In August of 2011, Dale and I climbed the Sun Ribbon Arete on Temple Crag. We intended to continue along the ridge and complete the Temple-Gayley-Sill traverse that day, but we hit the summit of Temple way too late to entertain the traverse.
Two years later, we decided to try again, this time starting the route with the easier and faster Venusian Blind. We hit the start of the route at about 7am and topped out much earlier, soloing and simul-climbing the entire route. Venusian was fun and involved quite a bit of 3rd and 4th class climbing in a gully that brought us to the ridge and fun climbing on good rock. The traverse to Gayley didn't look too tough, but we quickly discovered that navigating the dips and rises along the ridge line was more time-consuming than we'd planned. At one point, we hit the summit of an intermediate rise and decided that we needed to down-climb and traverse underneath to climber's left. We eventually made it to the base of Gayley proper and found a way to the summit with only a little bit of simul-climbing.
While we'd been ahead of schedule at the summit of Temple, we were definitely behind our planned schedule by the time we hit Gayley. We'd even discussed descending from the ridge before Gayley and picking our way down the scree to the South. Our main reason for having turnaround times was that our descent from Sill would involve crossing a glacier, which we were worried would be hard and slippery after dark—we had not brought crampons and had one ice axe between us to keep things light.
We descended Gayley to Glacier Notch and were both headed for the descent (even looking for the best way down) when we were both thinking the same thing and stopped to stare each other down. Sill stood just above us. We were so close. We still had 2+ hours of daylight. It was decided pretty quickly that we should do it, but that it was going to hurt. My altitude headache was pretty strong at this point, having come from sea level two days before. This also meant that we'd be descending in the dark and risking a skating rink on the glacier.
We headed briskly for the Swiss Arete, traversing 3rd class, then ascending 4th class territory to get to the route. I paced myself, knowing that going too hard would result in nausea from the AMS, but we still moved quickly. We simul-climbed the route and had some awesome moments on perfect granite with a colorful sky despite cold hands. We topped out, quickly high-fived and signed the summit register, then descended the L-shaped couloir, which was mostly devoid of snow, but still had a few treacherous patches in places.
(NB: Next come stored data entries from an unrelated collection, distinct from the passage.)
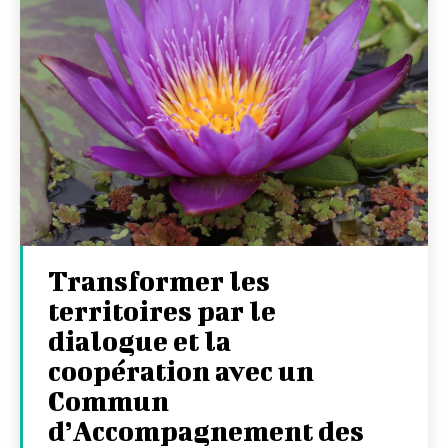
Transformer les
territoires par le
dialogue et la
coopération avec un
Commun
d’Accompagnement des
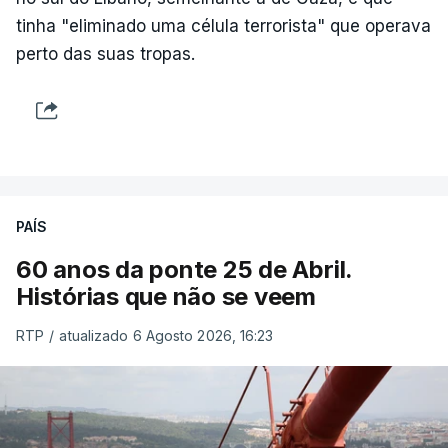
tinha "eliminado uma célula terrorista" que operava
perto das suas tropas.
PAÍS
60 anos da ponte 25 de Abril.
Histórias que não se veem
RTP
/
atualizado 6 Agosto 2026, 16:23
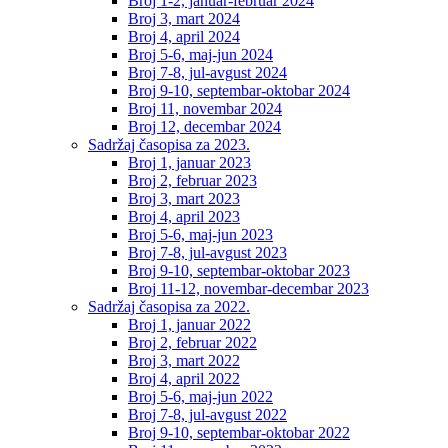
Broj 1-2, januar-februar 2024
Broj 3, mart 2024
Broj 4, april 2024
Broj 5-6, maj-jun 2024
Broj 7-8, jul-avgust 2024
Broj 9-10, septembar-oktobar 2024
Broj 11, novembar 2024
Broj 12, decembar 2024
Sadržaj časopisa za 2023.
Broj 1, januar 2023
Broj 2, februar 2023
Broj 3, mart 2023
Broj 4, april 2023
Broj 5-6, maj-jun 2023
Broj 7-8, jul-avgust 2023
Broj 9-10, septembar-oktobar 2023
Broj 11-12, novembar-decembar 2023
Sadržaj časopisa za 2022.
Broj 1, januar 2022
Broj 2, februar 2022
Broj 3, mart 2022
Broj 4, april 2022
Broj 5-6, maj-jun 2022
Broj 7-8, jul-avgust 2022
Broj 9-10, septembar-oktobar 2022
From Glacier Notch, we headed down to the glacier, which was not quite as treacherous as we thought it might be, but was still challenging. Darkness fell just as we navigated past the last few crevasses and jumped onto exceptionally loose scree on our way to Gayley Camp. It was pitch black and the scree included enough large boulders that we would often lose sight of each other despite only being 30 feet apart and having headlamps on. Reaching Gayley Camp was the moment when we could relax, knowing that the hike out was long, but without true objective hazards.
My altitude headache and nausea had been bad enough since Gayley that I hadn't tried to eat anything since then, so I was hurting at this point. Dale broke out the whiskey, which we've learned can help make a descent float by. I unfortunately had to turn it down.
The hike out felt exceptionally long, but went without incident. We finished up about 22 hours after we'd started and were back in Mammoth by about 3am. Without an alarm, I slept until 3pm the next day. This had been my biggest car-to-car day yet.